I thought that the alignment bolts served 2 functions, setting belt tension and aligning the wheel.
My understanding is that the aligning needs to be done so that the belt tracks in the desired portion of the rear pulley.
Is there more to it than that?
Is there anything else that can be done that would not move the belt out of the desired position on the rear pulley?
This is my first bike with a belt so I am learning how to deal with them
It is much harder to try and explain the steps I took than actually doing it but I will try.
I am basing my statements on my own experience and a bit of reading on how to adjust the belt and align the wheel, done on this forum and elsewhere. Totally unscientific.
This is how things started:
A couple of months ago I put the bike on a stand and tried to adjust the belt to go a bit away from the cogwheel, as it was almost touching it.
No matter what I did, it was impossible to attain this goal. Even though I went extremely slow with the adjustments, I could never get the belt to the holy-grail distance of about 1 mm.
It would not move at all (while wheel being driven by the motor) as I adjusted left or right bolt, until at one point, just turning the bolt one last "hair" then it would kind of jump all the way in the direction I was trying to move it JUST A LITTLE.
I played extensively with this trying to fully understand the dynamics of it but no matter what, it kept doing this. Really tight or kind of loose belt made no difference.
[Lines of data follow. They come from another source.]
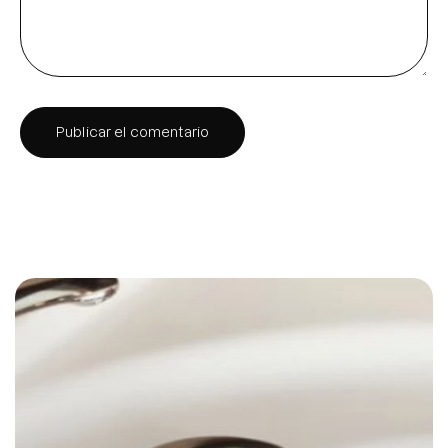
Publicar el comentario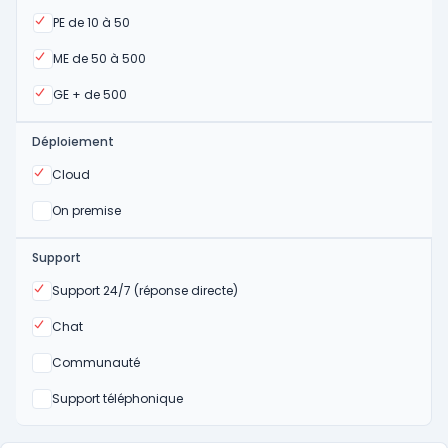
Oui
PE de 10 à 50
Oui
ME de 50 à 500
Oui
GE + de 500
Déploiement
Oui
Cloud
Oui
On premise
Support
Oui
Support 24/7 (réponse directe)
Oui
Chat
Non
Communauté
Non
Support téléphonique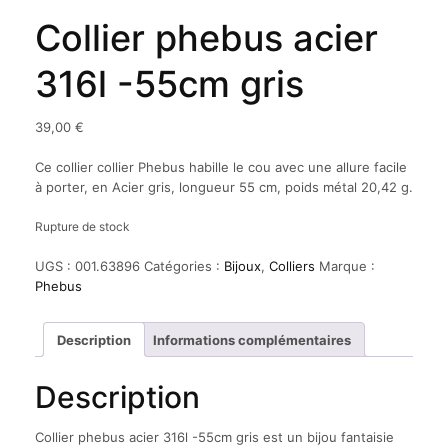
Collier phebus acier
316l -55cm gris
39,00
€
Ce collier collier Phebus habille le cou avec une allure facile
à porter, en Acier gris, longueur 55 cm, poids métal 20,42 g.
Rupture de stock
UGS :
001.63896
Catégories :
Bijoux
,
Colliers
Marque :
Phebus
Description
Informations complémentaires
Description
Collier phebus acier 316l -55cm gris est un bijou fantaisie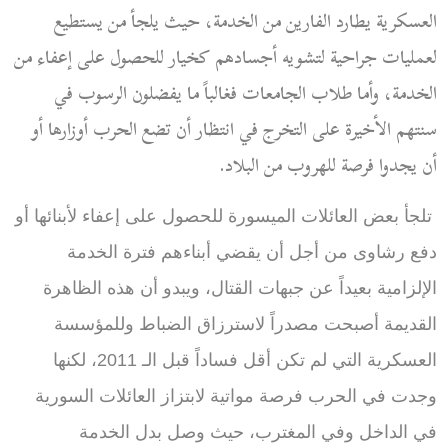
العسكرية يطارد الفارين من الخدمة، حيث يلجأ من يستطيع
لعمليات جراحية لتشويه أجسادهم كخيار للحصول على إعفاء من
الخدمة، وأما طلاب الجامعات فغالباً ما يفضلون الرسوب في
سنتهم الأخيرة على التخرج في انتظار أن تضع الحرب أوزارها أو
أن يجدوا فرصة للهروب من البلاد
.
تلجأ بعض العائلات الميسورة للحصول على إعفاء لأبنائها أو
دفع رشاوى من أجل أن يقضي أبناءهم فترة الخدمة
الإلزامية بعيداً عن جبهات القتال، ويبدو أن هذه الظاهرة
القديمة أصبحت مصدراً لاسترزاق الضباط وللمؤسسة
العسكرية التي لم تكن أقل فساداً قبل الـ 2011، لكنها
وجدت في الحرب فرصة مواتية لابتزاز العائلات السورية
في الداخل وفي المغترب، حيث وصل بدل الخدمة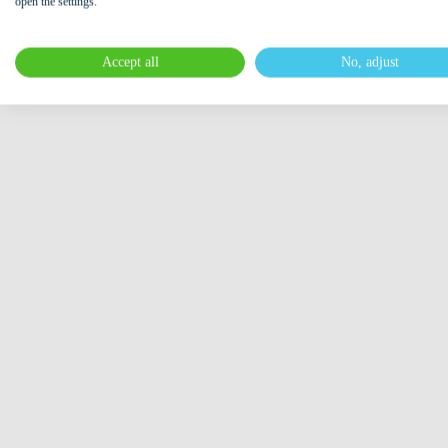
open the settings.
Accept all
No, adjust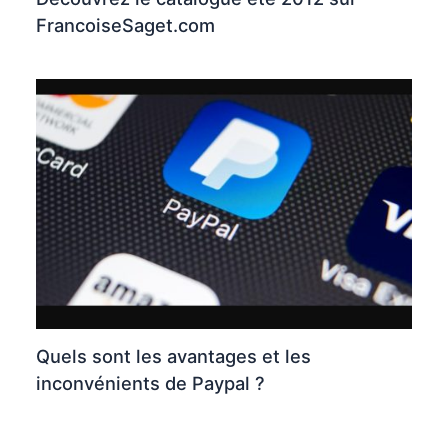
FrancoiseSaget.com
Quels sont les avantages et les
inconvénients de Paypal ?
So, my take at the time was that the wheel had quite a range of adjustment to track it properly, without affecting the belt position as it drives the wheel. It felt like it was almost self centering, if you did not mind that it ran very close to the cogwheel edge. Not rubbing on it, just a few thousands of an inch away from it.
So, after adjusting the tension one more time, I adjusted the wheel to what looked to me to be the center of the range where the belt just suddenly jumps away and go way too far in the direction you are moving it to.
Then, the next thing is when I took the bike for recommissioning and the mechanic determined the wheel was not properly adjusted, and set it using whatever technique they have for doing so.
It is important to note that my cogwheel has quite a bit of sway and when you measure with a straight edge against the front sprocket on one point and turn the wheel half a turn, you can see the difference.
Maybe this has something to do with my experiment failing but there is no way I can adjust that, (this is poor machining) unless I determine how thick of a washer I needed to make and insert in at least 4 or 5 of the mount points of the cogwheel to the wheel.
The sway did not affect the belt's tension for the most part. Just to be clear, with the bike on a stand, if you rotate the wheel and have a fixed point of reference almost touching the cogwheel edge you'll see it come close to the point during the turn and go a bit away the other half.
If I had a huge lathe I could try and machine the "mounting points" to correct this variation but my lathe can't handle parts that large.
I do agree that making the belt track about 1 mm from the edge of the cogwheel trumps the tire alignment, but it didn't work on my bike and I spent quite a bit of time trying.